Being able to do this now after so many years, and especially since—and I don't think we would be doing it if, when we started 10, 12 years ago or whenever it was, maybe even 15, when we started doing this again, had we shown up and played for nobody, then maybe I wouldn't feel the same way, but there wasn't—it wasn't like screaming crowds, but we were just stunned by how happy people were to see us and the fact that—okay, so we're playing in Newcastle and this kid comes up to me. And he's probably in his twenties. And he started crying and he said, "I just wanted to tell you that I'd listened to your music with my father. And he died recently, but we would get together and that's one of the things that we did together. He turned me onto your music and I came to see you and I really like what you guys are doing now." And he bought a new record and stuff. And of course I lost it. I mean, damn, when you hear stuff like that, it's just—how can you not want to do it? It's that's beautiful. It's really humbling and flattering and rewarding. And that is an external thing, but it sure helps. It helps get you through whatever nonsense that is associated with it.

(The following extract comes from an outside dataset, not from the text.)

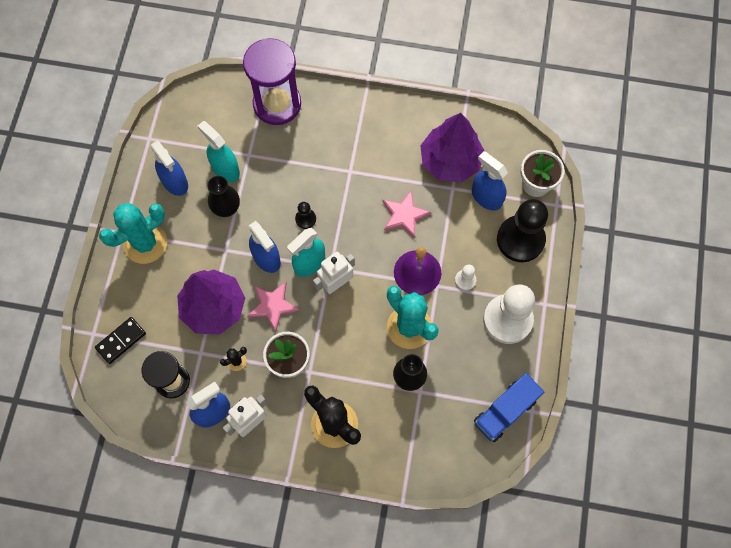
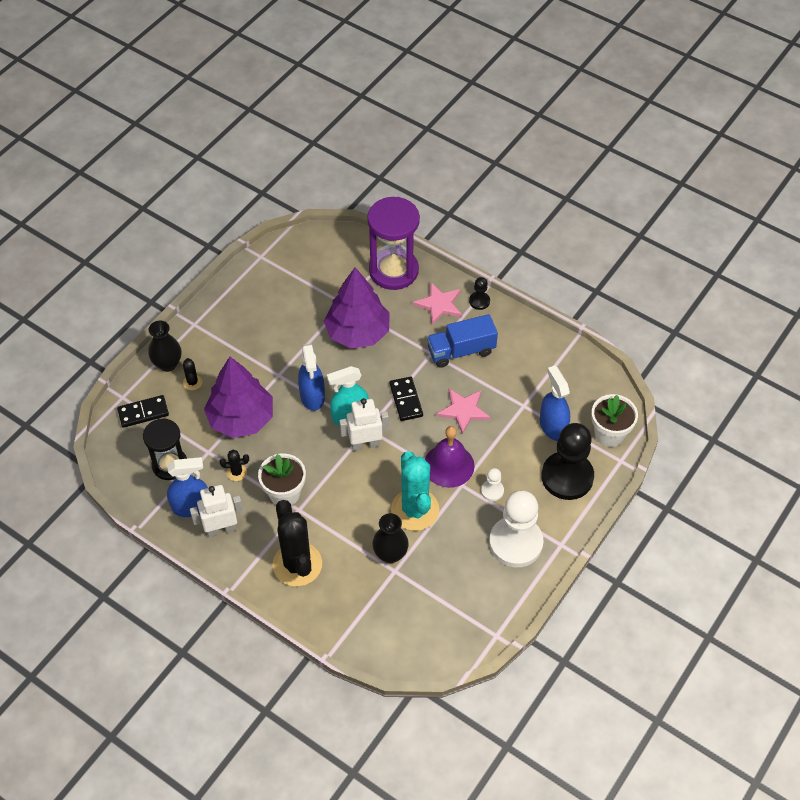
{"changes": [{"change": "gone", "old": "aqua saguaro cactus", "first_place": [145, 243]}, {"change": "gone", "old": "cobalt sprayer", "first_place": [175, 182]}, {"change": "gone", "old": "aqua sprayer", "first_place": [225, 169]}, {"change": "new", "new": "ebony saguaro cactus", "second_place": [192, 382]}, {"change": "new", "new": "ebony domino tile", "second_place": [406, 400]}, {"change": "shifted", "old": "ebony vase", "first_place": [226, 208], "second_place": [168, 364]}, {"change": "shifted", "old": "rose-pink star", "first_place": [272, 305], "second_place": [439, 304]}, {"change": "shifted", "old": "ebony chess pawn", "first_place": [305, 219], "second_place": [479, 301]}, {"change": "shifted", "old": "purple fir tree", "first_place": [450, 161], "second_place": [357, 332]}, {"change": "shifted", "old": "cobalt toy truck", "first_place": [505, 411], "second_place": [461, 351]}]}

And so, I mean, that's—we feel really—I don't really like this word, but I'll use it. We feel blessed. I'm not a religious person, but we feel lucky that we have been able to do things that people really appreciated and that we can continue to do it. And yeah, I mean, there's not a million of them and some of them going by the wayside as is true of everything. But we're digging it. We're happy. We look forward to doing our next record. We're working on it now. Just was right on in the studio last night getting some of the most recent mixes from Jim. He lives in Nashville now, so we're doing that remotely and figuring out what to do next. We enjoy the puzzle, figuring out what palette to pull out, what's the next color or—and that kind of thing. So it's still rewarding. We look forward to it and we hope that other people enjoy it.

Matt Piucci
Songwriter/musician/Rain Parade
Matt Piucci is a founding member and principle guitarist/songwriter of Rain Parade, an internationally acclaimed neo-psychedelic band formed in 1981 in Los Angeles by Matt Piucci and brothers David and Steven Roback. They are widely recognized as among the most important and influential practitioners of the craft, and have been cited by such bands as My Bloody Valentine, the Stone Roses, Charlatans UK, Teenage Fanclub and Ride as one of their main inspirations.
Their Debut LP, 1983's Emergency Third Rail Power Trip has been recognized by critics as one of the best psychedelic LPs of any era. They are current on Label 51 Recordings and continue to release new material that still garners high critical praise.